During the stay-at-home stage of the pandemic, people had more time than ever at home. For some, this presented an opportunity to reconnect or newly connect with different activities, hobbies, and interests. Perhaps you began meditating or remembered how much you love doing a puzzle. With fewer options available, people found joy, relaxation, and distraction from activities that tend not to have been as frequent before the pandemic. As you re-enter your social life, consider if there are things you took up during 2020 that you’d like to bring with you. You might find that maintaining your daily walk ritual is beneficial for both your physical and mental health. Make it a point to incorporate it still now. Balance looks different for everyone, but consider what it means to you. This blog post goes more into depth about what is meant by self-care and may help you recognize what types of activities help you feel grounded and balanced.
You will likely find yourself feeling like you have more options than you are used to when spending your time. Suddenly, you can go to your friend’s birthday party, your cousins’ bridal shower, or travel with your roommate to visit a college friend across the country all on the same weekend. These sorts of decisions can feel very anxiety-producing, especially after over a year of not needing to make these decisions. Revisit your priorities to help guide decision-making. Though it may feel like you have so much “lost time” to make up for, there will hopefully be plenty of time ahead to do all that you have missed, so you don’t need to get it all done right away. Be patient. Try to practice mindfulness and be present in each thing you do so that you can truly enjoy it.
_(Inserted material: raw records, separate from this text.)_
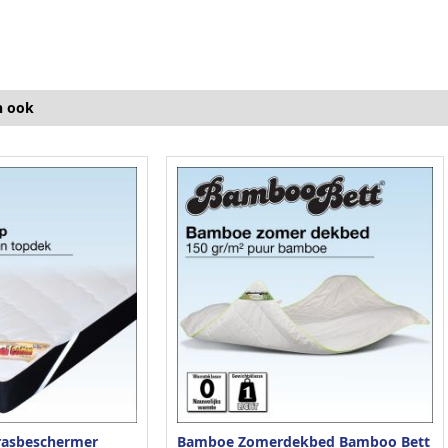
n ook
rasbeschermer
Bamboe Zomerdekbed Bamboo Bett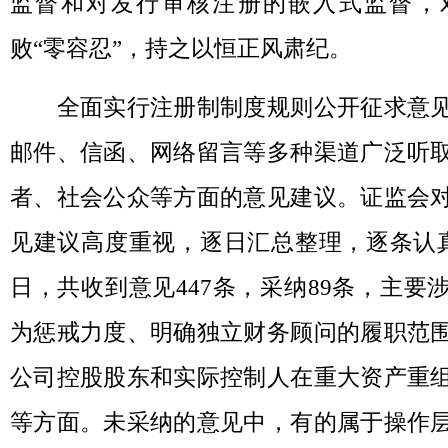
监督和对发行审核注册的嵌入式监督，
败“零容忍”，持之以恒正风肃纪。
全面实行注册制制度规则公开征求意见
邮件、信函、网络留言等多种渠道广泛听
者、社会公众等方面的意见建议。证监会
见建议高度重视，逐日汇总整理，逐条认真
日，共收到意见447条，采纳89条，主要
为惩戒力度、明确独立财务顾问的履职范
公司控股股东和实际控制人在重大资产重
等方面。未采纳的意见中，有的属于操作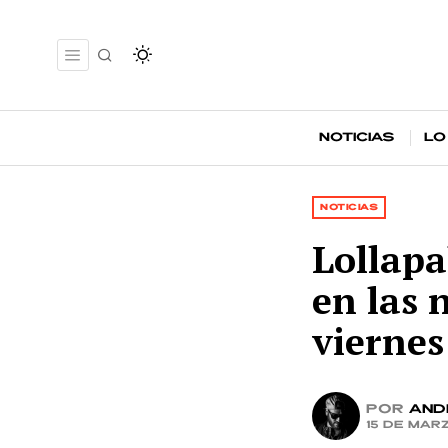
Noticias
Lo
NOTICIAS
Lollapa
en las 
viernes
por
And
15 de mar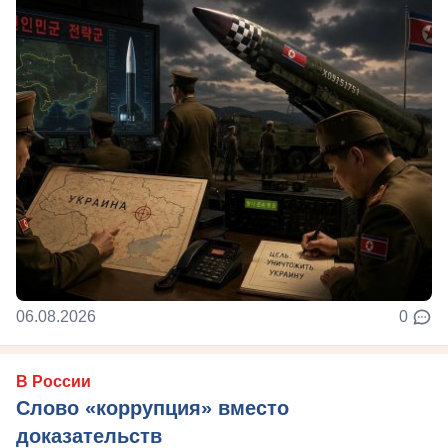
06.08.2026
0
В России
Слово «коррупция» вместо
доказательств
I often tell clients to think of themselves like a piggy bank and to consider the different ways they spend their time as either deposits or withdrawals from the bank. You cannot continue to withdraw change from a depleted bank with no deposits coming in. Similarly, you cannot continue to operate without mental and emotional replenishment. Think about what activities fuel you and which ones deplete you so that you can mindfully avoid “running on empty.” If you know a big family dinner is likely to be filled with drama and feel emotionally draining, consider a self-care activity you can do before and after. Everyone recharges differently. Introverts get their energy from solitude. However, extroverts get their energy from socializing. Knowing how you get your energy can help ensure that you don’t find your piggy bank empty, so read more about introverts and extroverts.
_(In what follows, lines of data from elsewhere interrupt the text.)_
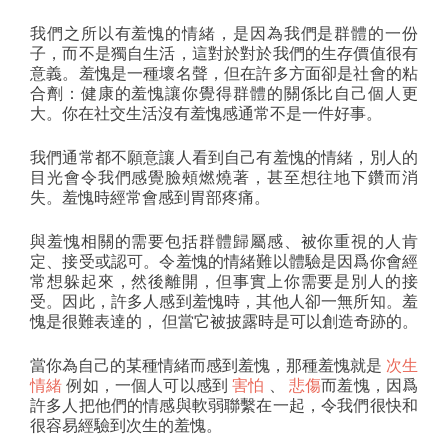
我們之所以有羞愧的情緒，是因為我們是群體的一份
子，而不是獨自生活，這對於對於我們的生存價值很有
意義。羞愧是一種壞名聲，但在許多方面卻是社會的粘
合劑：健康的羞愧讓你覺得群體的關係比自己個人更
大。你在社交生活沒有羞愧感通常不是一件好事。
我們通常都不願意讓人看到自己有羞愧的情緒，別人的
目光會令我們感覺臉頰燃燒著，甚至想往地下鑽而消
失。羞愧時經常會感到胃部疼痛。
與羞愧相關的需要包括群體歸屬感、被你重視的人肯
定、接受或認可。令羞愧的情緒難以體驗是因爲你會經
常想躲起來，然後離開，但事實上你需要是別人的接
受。因此，許多人感到羞愧時，其他人卻一無所知。羞
愧是很難表達的， 但當它被披露時是可以創造奇跡的。
當你為自己的某種情緒而感到羞愧，那種羞愧就是
次生
情緒
例如，一個人可以感到
害怕
、
悲傷
而羞愧，因爲
許多人把他們的情感與軟弱聯繫在一起，令我們很快和
很容易經驗到次生的羞愧。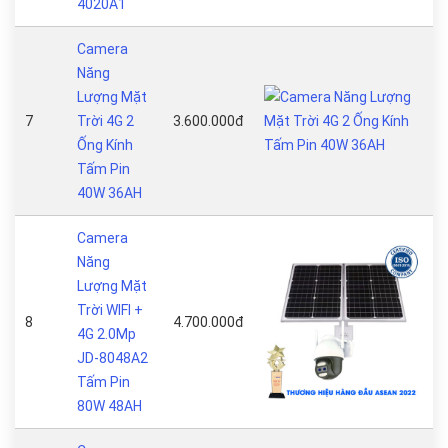
4020A1
Camera
Năng
Lượng Mặt
7
Trời 4G 2
3.600.000đ
Ống Kính
Tấm Pin
40W 36AH
Camera
Năng
Lượng Mặt
Trời WIFI +
8
4.700.000đ
4G 2.0Mp
JD-8048A2
Tấm Pin
80W 48AH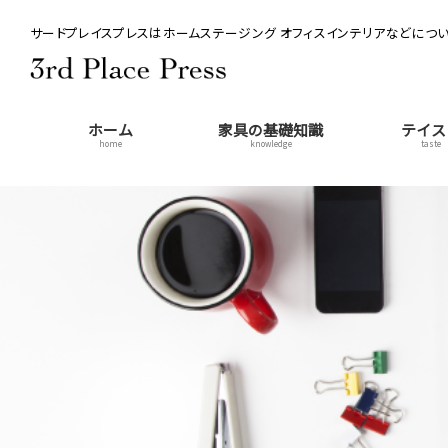
サードプレイスプレスはホームステージング オフィスインテリアなどについ
ホーム
家具の基礎知識
テイス
home
knowledge
taste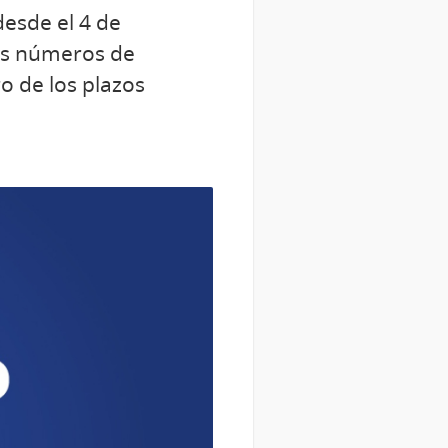
esde el 4 de
los números de
o de los plazos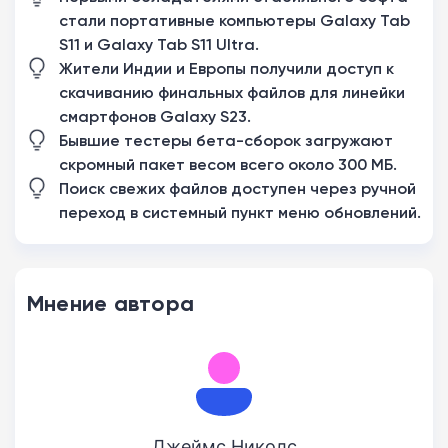
стали портативные компьютеры Galaxy Tab
S11 и Galaxy Tab S11 Ultra.
Жители Индии и Европы получили доступ к
скачиванию финальных файлов для линейки
смартфонов Galaxy S23.
Бывшие тестеры бета-сборок загружают
скромный пакет весом всего около 300 МБ.
Поиск свежих файлов доступен через ручной
переход в системный пункт меню обновлений.
Мнение автора
Джеймс Николс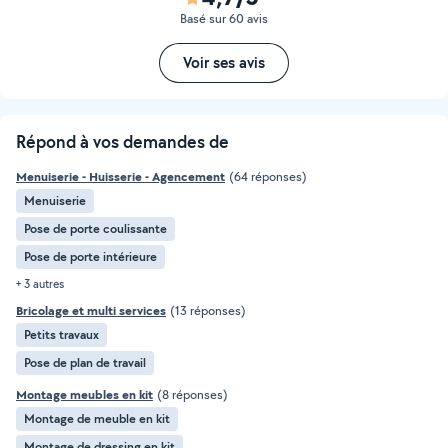
Basé sur 60 avis
Voir ses avis
Répond à vos demandes de
Menuiserie - Huisserie - Agencement
(64 réponses)
Menuiserie
Pose de porte coulissante
Pose de porte intérieure
+ 3 autres
Bricolage et multi services
(13 réponses)
Petits travaux
Pose de plan de travail
Montage meubles en kit
(8 réponses)
Montage de meuble en kit
Montage de dressing en kit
As you move through the summer, continue to check in with yourself and take inventory of how you are feeling and how the different ways you are spending your time are serving you. Take time to thoroughly process your feelings, which are described in more detail here. Remember, having fun can be incredible, so long as you are doing things that genuinely feel fun for you, rather than doing something because you feel like you “should” be. Practice saying no in the mirror if it feels daunting to imagine turning down an invitation so that you can feel better prepared to assert boundaries and maintain balance in your life.